Sobre carnavais, surdos e cinzas
Com a folia e a preguiça do Carnaval, o tempo da política assume um compasso de espera como se apenas o surdo soasse, fazendo a marcação do samba interrompido. É bom, a vida precisa dessas janelas; elas permitem observar a paisagem, sem pressa e agonia; com calma e algum distanciamento. No intervalo da bateria, dá-se voz aos passistas e se percebe a riqueza (ou não) das fantasias.
Sim, o feriadão e o olhar perdido permitem pensar na política de modo menos factual e episódico – as notícias não atropelam; não há notícias –, tornando possível perceber como o conflito tem reverberado dentro de todos nós. Busca-se, então, algo mais essencial que os escândalos que giram em torno da Operação Lava Jato. Faz com que se pergunte: onde mesmo tudo se perdeu?
Em 2002, parecia que tudo confluía de acordo com a civilizada transição entre os governos FHC e Lula; o Brasil haveria deixado de ser Brasil? Nos primeiros anos de PT – quando nada se assemelhava mais com um tucano do que um petista no poder –, a sociedade se acalmou; aparentemente, a racionalidade se estabelecera: a estabilidade da moeda, o respeito aos contratos, a necessária inclusão social… O fim de uma história de desacertos; o gigante despertara para a felicidade. Lula terminou seu segundo mandato com 83% de aprovação.

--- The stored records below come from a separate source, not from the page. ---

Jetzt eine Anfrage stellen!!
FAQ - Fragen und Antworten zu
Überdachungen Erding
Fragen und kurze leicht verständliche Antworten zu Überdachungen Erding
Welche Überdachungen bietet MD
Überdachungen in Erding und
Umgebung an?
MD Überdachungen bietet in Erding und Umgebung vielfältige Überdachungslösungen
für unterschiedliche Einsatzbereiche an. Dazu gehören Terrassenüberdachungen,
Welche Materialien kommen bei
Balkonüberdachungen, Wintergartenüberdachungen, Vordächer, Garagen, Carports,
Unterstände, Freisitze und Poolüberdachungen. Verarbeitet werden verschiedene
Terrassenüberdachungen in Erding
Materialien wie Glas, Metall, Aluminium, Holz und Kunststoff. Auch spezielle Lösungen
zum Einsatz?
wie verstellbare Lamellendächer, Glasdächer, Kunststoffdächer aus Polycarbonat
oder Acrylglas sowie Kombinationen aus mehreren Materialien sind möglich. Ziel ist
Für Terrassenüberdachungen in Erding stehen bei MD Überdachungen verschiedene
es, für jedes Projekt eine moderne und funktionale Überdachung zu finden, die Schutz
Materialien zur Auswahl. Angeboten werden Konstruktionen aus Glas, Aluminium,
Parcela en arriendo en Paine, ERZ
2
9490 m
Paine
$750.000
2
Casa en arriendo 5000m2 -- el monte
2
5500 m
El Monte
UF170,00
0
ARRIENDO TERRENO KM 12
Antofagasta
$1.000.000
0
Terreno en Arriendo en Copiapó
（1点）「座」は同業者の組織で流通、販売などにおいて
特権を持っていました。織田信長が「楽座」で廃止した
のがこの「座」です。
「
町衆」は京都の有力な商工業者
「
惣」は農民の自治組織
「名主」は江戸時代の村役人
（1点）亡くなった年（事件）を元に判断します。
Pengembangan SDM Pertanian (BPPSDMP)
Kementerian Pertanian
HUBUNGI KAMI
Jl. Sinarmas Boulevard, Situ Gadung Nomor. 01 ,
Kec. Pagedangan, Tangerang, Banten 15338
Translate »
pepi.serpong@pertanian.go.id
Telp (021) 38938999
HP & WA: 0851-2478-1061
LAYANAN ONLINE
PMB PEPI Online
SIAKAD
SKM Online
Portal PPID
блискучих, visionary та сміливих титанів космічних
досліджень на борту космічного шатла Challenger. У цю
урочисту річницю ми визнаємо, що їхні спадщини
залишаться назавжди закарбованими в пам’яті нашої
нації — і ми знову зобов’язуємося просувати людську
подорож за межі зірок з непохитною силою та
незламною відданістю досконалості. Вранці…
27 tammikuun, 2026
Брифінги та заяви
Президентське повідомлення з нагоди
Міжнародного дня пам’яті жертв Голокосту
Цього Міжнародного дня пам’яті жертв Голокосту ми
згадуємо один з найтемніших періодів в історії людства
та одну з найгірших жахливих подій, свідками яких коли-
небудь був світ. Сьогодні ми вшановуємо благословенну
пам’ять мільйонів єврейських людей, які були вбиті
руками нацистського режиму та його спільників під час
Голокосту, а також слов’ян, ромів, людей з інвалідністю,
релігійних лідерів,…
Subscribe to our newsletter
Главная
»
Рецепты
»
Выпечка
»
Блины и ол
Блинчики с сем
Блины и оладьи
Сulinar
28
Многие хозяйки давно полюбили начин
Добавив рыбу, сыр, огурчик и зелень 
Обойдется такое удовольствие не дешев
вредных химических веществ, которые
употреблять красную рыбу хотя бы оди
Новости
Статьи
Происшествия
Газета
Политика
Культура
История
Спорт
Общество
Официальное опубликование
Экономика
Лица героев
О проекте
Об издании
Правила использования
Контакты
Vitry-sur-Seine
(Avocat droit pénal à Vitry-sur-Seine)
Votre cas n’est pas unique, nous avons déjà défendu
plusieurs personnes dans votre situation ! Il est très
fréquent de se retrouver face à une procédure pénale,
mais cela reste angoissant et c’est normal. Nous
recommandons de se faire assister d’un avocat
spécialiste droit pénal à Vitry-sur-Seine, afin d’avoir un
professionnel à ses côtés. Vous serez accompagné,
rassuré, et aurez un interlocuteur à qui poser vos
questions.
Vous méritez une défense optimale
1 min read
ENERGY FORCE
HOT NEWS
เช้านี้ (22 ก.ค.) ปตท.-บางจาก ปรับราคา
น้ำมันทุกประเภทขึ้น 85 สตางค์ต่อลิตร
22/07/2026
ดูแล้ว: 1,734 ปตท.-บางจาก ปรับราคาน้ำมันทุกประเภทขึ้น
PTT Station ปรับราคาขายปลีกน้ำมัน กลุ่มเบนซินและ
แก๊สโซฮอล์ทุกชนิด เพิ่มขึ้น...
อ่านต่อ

Mas, foi uma tola ilusão em retalhos de cetim: para pouca taba, havia caciques demais; os vícios elementares da política estavam ainda todos lá: disputa por espaço, vaidade, a atração e a incontível expansão do poder. O bom momento da economia, péssimo conselheiro, trouxe o desmazelo ético, a incúria com recursos públicos, a soberba. "Nunca antes na história do país" o sistema político era tão ele mesmo. As instituições, careciam de aperfeiçoamento, o que, por fim, faltou.
Aos poucos a polarização se fez porque se faz onde tudo é nada além de disputa, som e fúria: "nós contra eles", "petralhas", "tucanalhas", "coxinhas", "mortadelas"; desqualificações a granel que desqualificaram o próprio debate. O país se dividiu e as redes sociais foram, ao mesmo tempo, expressão e combustível para isso.

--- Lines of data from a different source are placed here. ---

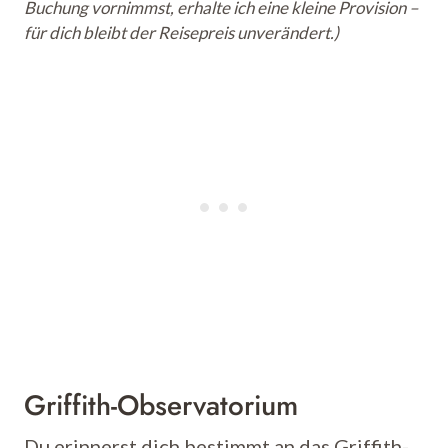
Buchung vornimmst, erhalte ich eine kleine Provision –
für dich bleibt der Reisepreis unverändert.)
Griffith-Observatorium
Du erinnerst dich bestimmt an das Griffith-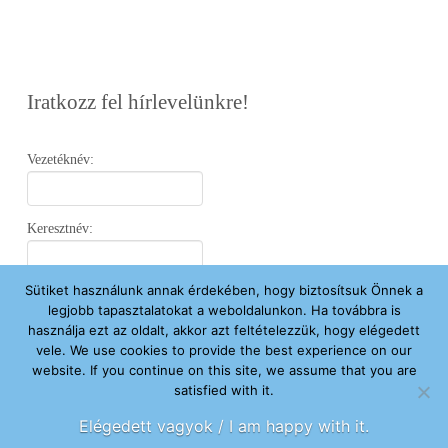
Iratkozz fel hírlevelünkre!
Vezetéknév:
Keresztnév:
Sütiket használunk annak érdekében, hogy biztosítsuk Önnek a
Email:
legjobb tapasztalatokat a weboldalunkon. Ha továbbra is
használja ezt az oldalt, akkor azt feltételezzük, hogy elégedett
vele. We use cookies to provide the best experience on our
Elfogadom az
Adatvédelmi Nyilatkozatot
.
website. If you continue on this site, we assume that you are
satisfied with it.
Feliratkozom
Elégedett vagyok / I am happy with it.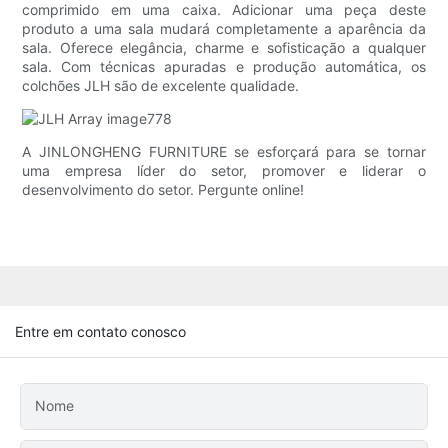
comprimido em uma caixa. Adicionar uma peça deste
produto a uma sala mudará completamente a aparência da
sala. Oferece elegância, charme e sofisticação a qualquer
sala. Com técnicas apuradas e produção automática, os
colchões JLH são de excelente qualidade.
A JINLONGHENG FURNITURE se esforçará para se tornar
uma empresa líder do setor, promover e liderar o
desenvolvimento do setor. Pergunte online!
Entre em contato conosco
Nome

As redes, a propósito, conformam-se como um ator à parte: se expandem a participação – o que é bom –, também aviltam o debate, dando voz aos "valentões de teclado" e realçando a cultura política de pouca tolerância. Na exaltação da confusão democrática, eliminam a possibilidade da construção de consensos. São os novos tempos – e não somente no Brasil.
Hoje, uma tempestade de idiossincrasias assoma-se sobre qualquer discussão política. E tudo parece estar contaminado pelo estéril debate de autoproclamadas esquerdas e direitas que parecem existir não como um fim, mas apenas para ser o contraponto do outro. Não há foco, logo não há muito o que esperar do futuro.
Em São Paulo, uma escola símbolo do construtivismo de esquerda dos anos 1980 – a Escola da Vila — foi vendida a um fundo cujo alguns de seus proprietários são vinculados a setores que, com suas razões, se rebelaram contra o PT e, de algum modo, sorriram para figuras como Jair Bolsonaro. Os novos controladores negam qualquer ligação, mas a relação está dada. A suposta nova filosofia do fundo tem aderência de parte do pais, mas é lógico que de muitos outros não – muito pelo contrário. O conflito entre as mais diversas visões de mundo vai aos poucos se estabelecendo.
A mudança atinge um pacto de tolerância que vigia implícito e calado nos últimos anos. Mas, agora nada parece mais contraditório entre si e o clima que se estabelece é o mesmo do país, o das tais borrascas idiossincráticas da internet. E é difícil responder como tudo isso foi possível e, ainda mais, aonde vai dar.
Idealmente, o debate deveria se dar sobre a futura convivência, com diversidade, tolerância e democracia; projetar o crescimento humano daquela comunidade num mundo diverso e em conflito seria o desafio. Mas, os alunos – crianças e adolescentes — se veem expostos ao mesmo tiroteio ideológico que tomou conta de quase tudo no país. E assim, se o passado forja o presente, o presente já compromete o futuro. É só um exemplo.
No geral, o ritmo dos surdos demarca o Carnaval e dificulta o diálogo sobre o país: a intolerância, que se estabelece e se expande, ganha a avenida e interdita a convivência com diversidade. Retira o foco de questões essenciais; a incapacidade de ouvir calcina o solo e impede ao novo brotar. Tudo isto faz do Carnaval apenas a expectativa para muitas quartas-feiras de cinzas.
NOTA: Em nome da transparência, é preciso informar que meu filho é aluno da Escola da Vila.
Carlos Melo, cientista político. Professor do Insper.